═══ Raw data

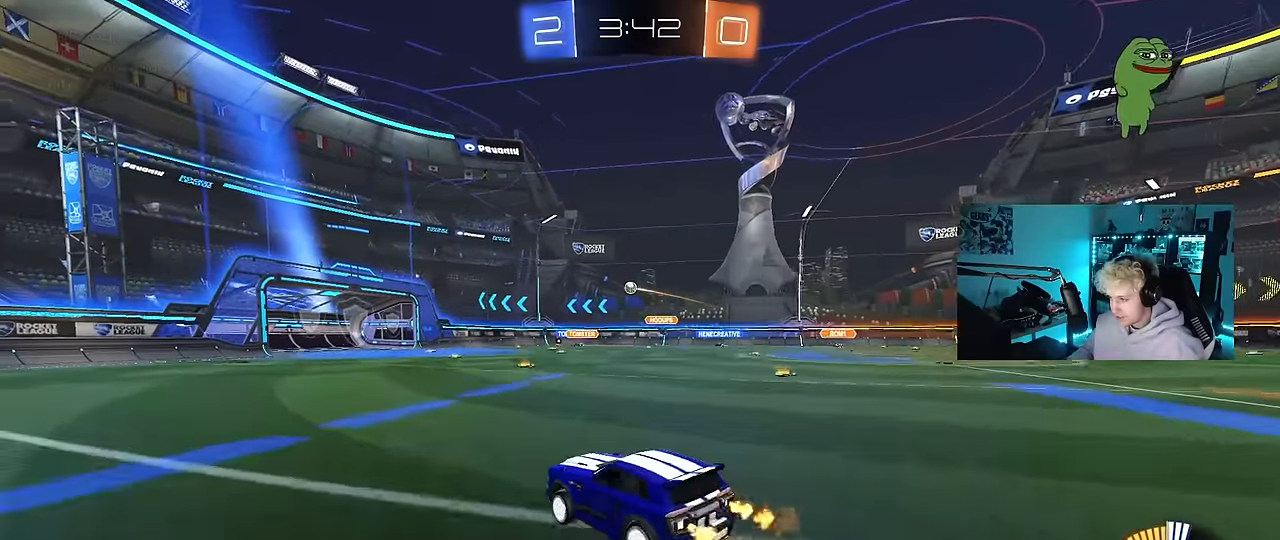
{"keys": ["d", "s"], "mouse": [], "events": [[67, "w", "up"], [167, "mouse_left", "down"], [250, "a", "down"], [250, "s", "down"], [350, "mouse_left", "up"], [434, "d", "down"], [484, "a", "up"]]}
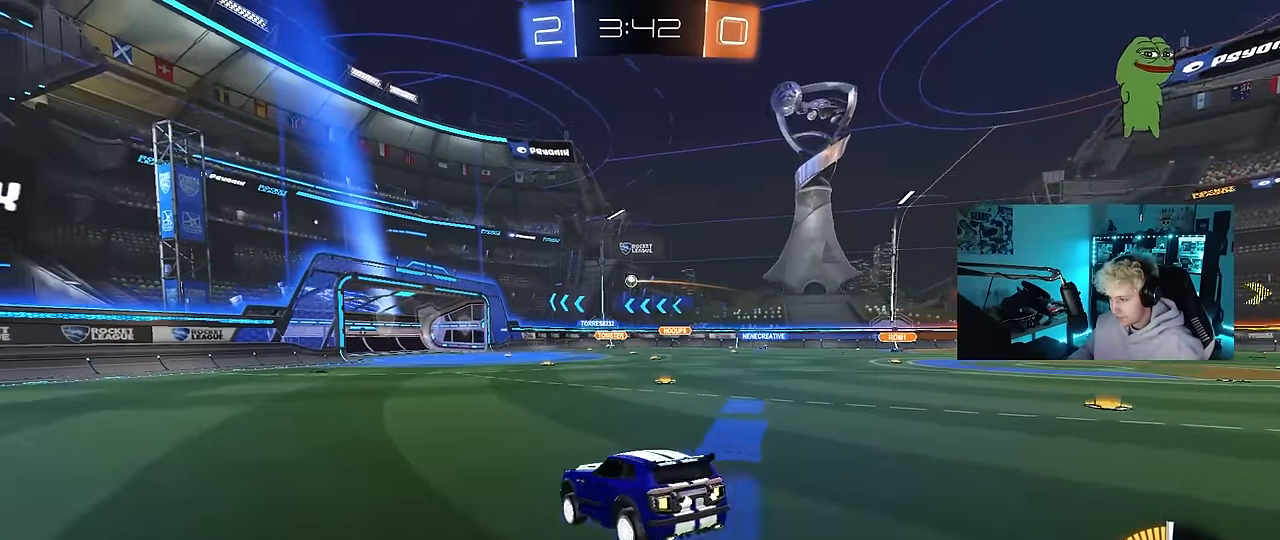
{"keys": ["d", "w"], "mouse": [], "events": [[84, "s", "up"], [134, "d", "up"], [217, "w", "down"], [267, "mouse_right", "down"], [317, "d", "down"], [367, "mouse_right", "up"], [367, "shift", "down"], [500, "shift", "up"]]}
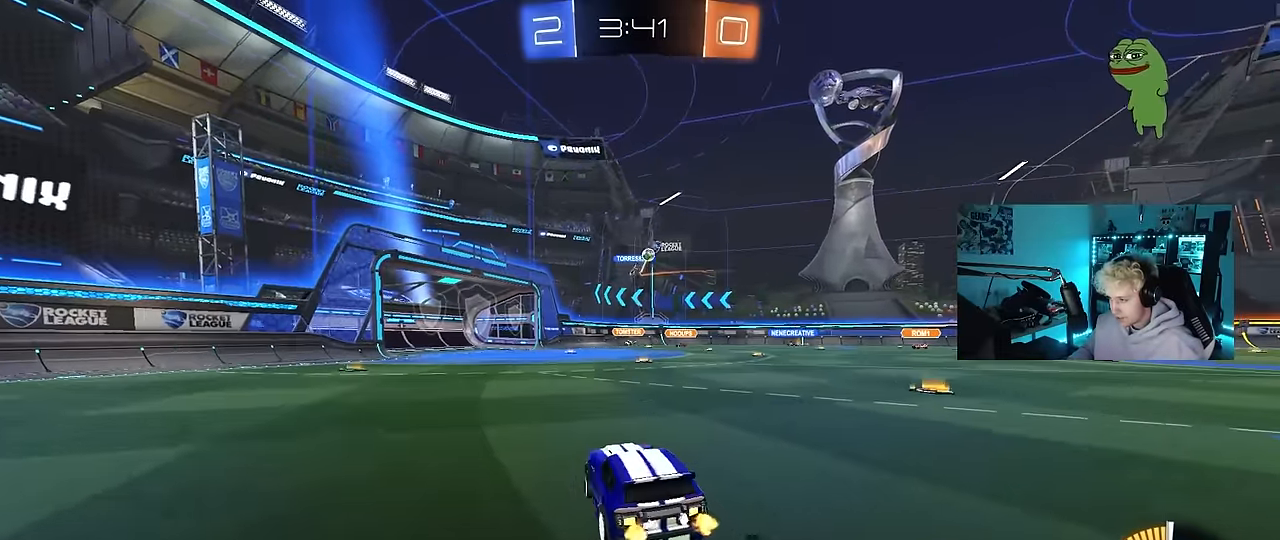
{"keys": ["w"], "mouse": ["left"], "events": [[234, "d", "up"], [334, "a", "down"], [334, "mouse_left", "down"], [434, "a", "up"]]}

══════

◆ **What is needed**
Return the material exactly as given above, picture-free.

◆ **Expected answer**
{"keys": ["d", "s"], "mouse": [], "events": [[67, "w", "up"], [167, "mouse_left", "down"], [250, "a", "down"], [250, "s", "down"], [350, "mouse_left", "up"], [434, "d", "down"], [484, "a", "up"]]}
{"keys": ["d", "w"], "mouse": [], "events": [[84, "s", "up"], [134, "d", "up"], [217, "w", "down"], [267, "mouse_right", "down"], [317, "d", "down"], [367, "mouse_right", "up"], [367, "shift", "down"], [500, "shift", "up"]]}
{"keys": ["w"], "mouse": ["left"], "events": [[234, "d", "up"], [334, "a", "down"], [334, "mouse_left", "down"], [434, "a", "up"]]}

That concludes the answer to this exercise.